Page-level text extractions:
----

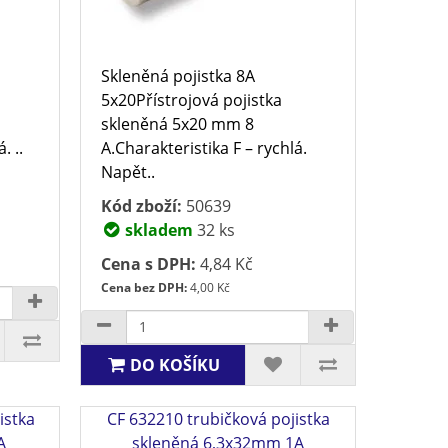
Skleněná pojistka 8A
5x20Přístrojová pojistka
skleněná 5x20 mm 8
. ..
A.Charakteristika F – rychlá.
Napět..
Kód zboží:
50639
skladem
32 ks
Cena s DPH:
4,84 Kč
Cena bez DPH:
4,00 Kč
DO KOŠÍKU
istka
CF 632210 trubičková pojistka
A
skleněná 6,3x32mm 1A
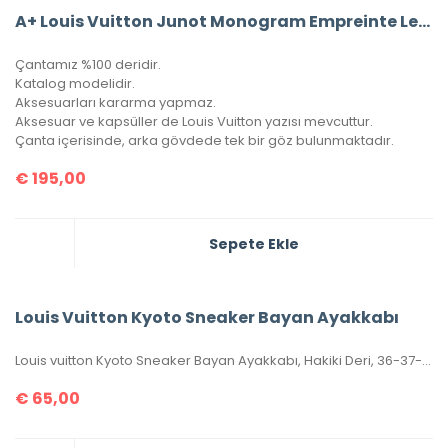
A+ Louis Vuitton Junot Monogram Empreinte Leather
Çantamız %100 deridir.
Katalog modelidir.
Aksesuarları kararma yapmaz.
Aksesuar ve kapsüller de Louis Vuitton yazısı mevcuttur.
Çanta içerisinde, arka gövdede tek bir göz bulunmaktadır.
€
195,00
Sepete Ekle
Louis Vuitton Kyoto Sneaker Bayan Ayakkabı
Louis vuitton Kyoto Sneaker Bayan Ayakkabı, Hakiki Deri, 36-37-38-39-40 Numaraları Mevcuttur.
€
65,00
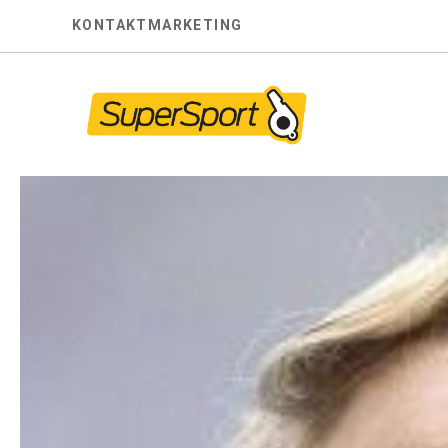
Skip
KONTAKT
MARKETING
to
content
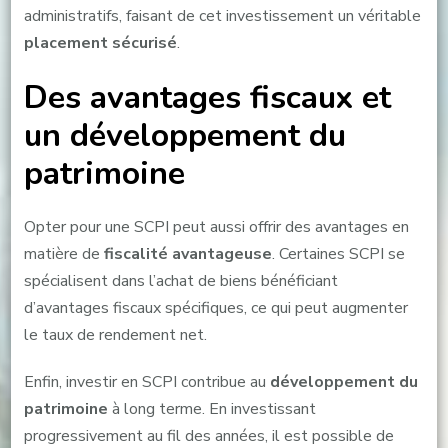
administratifs, faisant de cet investissement un véritable
placement sécurisé
.
Des avantages fiscaux et
un développement du
patrimoine
Opter pour une SCPI peut aussi offrir des avantages en
matière de
fiscalité avantageuse
. Certaines SCPI se
spécialisent dans l’achat de biens bénéficiant
d’avantages fiscaux spécifiques, ce qui peut augmenter
le taux de rendement net.
Enfin, investir en SCPI contribue au
développement du
patrimoine
à long terme. En investissant
progressivement au fil des années, il est possible de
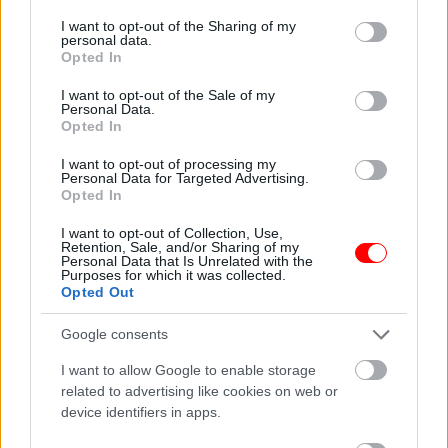
munkában sok múlhat rajtad, és most valóban észrevehetik a
services and may gather and store information including but
not limited to your visit or usage behaviour. You may click to
I want to opt-out of the Sharing of my
kitartásodat, ha nem adod fel az első akadálynál.
personal data.
grant or deny consent to Google and its third-party tags to
Opted In
Pénzügyekben fegyelmezett maradsz, és ez most
use your data for below specified purposes in below Google
kifejezetten előnyödre válik. Az egészségednél a
consent section.
I want to opt-out of the Sale of my
Personal Data.
kimerültség, az ízületek vagy a hátad jelezheti, hogy ideje
Opted In
lenne többet pihenned. A hangulatod komolyabb lehet, de
I want to opt-out of processing my
közben belül már érzed, hogy egy új időszak küszöbén
Personal Data for Targeted Advertising.
Opted In
állsz. A tanács most az, hogy ne csak kötelességből élj,
hanem adj helyet annak is, ami örömet okoz.Hét év
I want to opt-out of Collection, Use,
Retention, Sale, and/or Sharing of my
szerencse vár, ha kedvelés és a ‘sok szerencsét’ beírása
Personal Data that Is Unrelated with the
Purposes for which it was collected.
után gördítesz lejjebb!
Opted Out
VízöntőAz áprilisi szuperhold felerősíti benned a
Google consents
szabadságvágyat, és most különösen rosszul viseled, ha
I want to allow Google to enable storage
valaki irányítani vagy korlátozni akar. A párkapcsolatban
related to advertising like cookies on web or
device identifiers in apps.
akkor lesz béke, ha őszintén elmondod, mire van
szükséged, de közben a másik érzéseit sem söpröd félre.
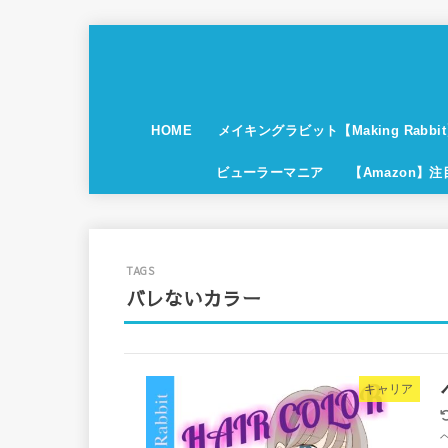
HOME
メイキングラビット【Making Rabbi
ビューラーマニア
【Amazon】
バレないカラー
キャリア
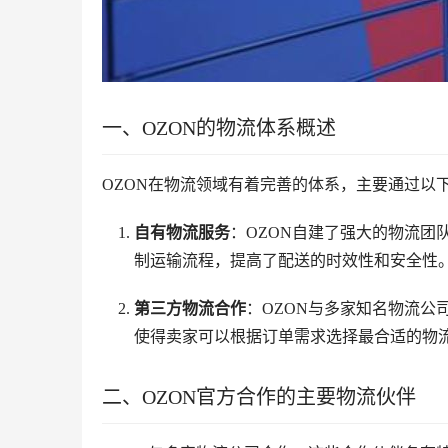
一、OZON的物流体系概述
OZON在物流领域有着完善的体系，主要通过以
自有物流服务
：OZON自建了强大的物流
制运输流程，提高了配送的时效性和安全性
第三方物流合作
：OZON与多家知名物流
使得卖家可以根据订单需求选择最合适的物
二、OZON官方合作的主要物流伙伴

----

# Your instructions:
Every line above with the word "peut" is to be copied out.

# Solved exercise:
Opter pour une SCPI peut aussi offrir des avantages en
d’avantages fiscaux spécifiques, ce qui peut augmenter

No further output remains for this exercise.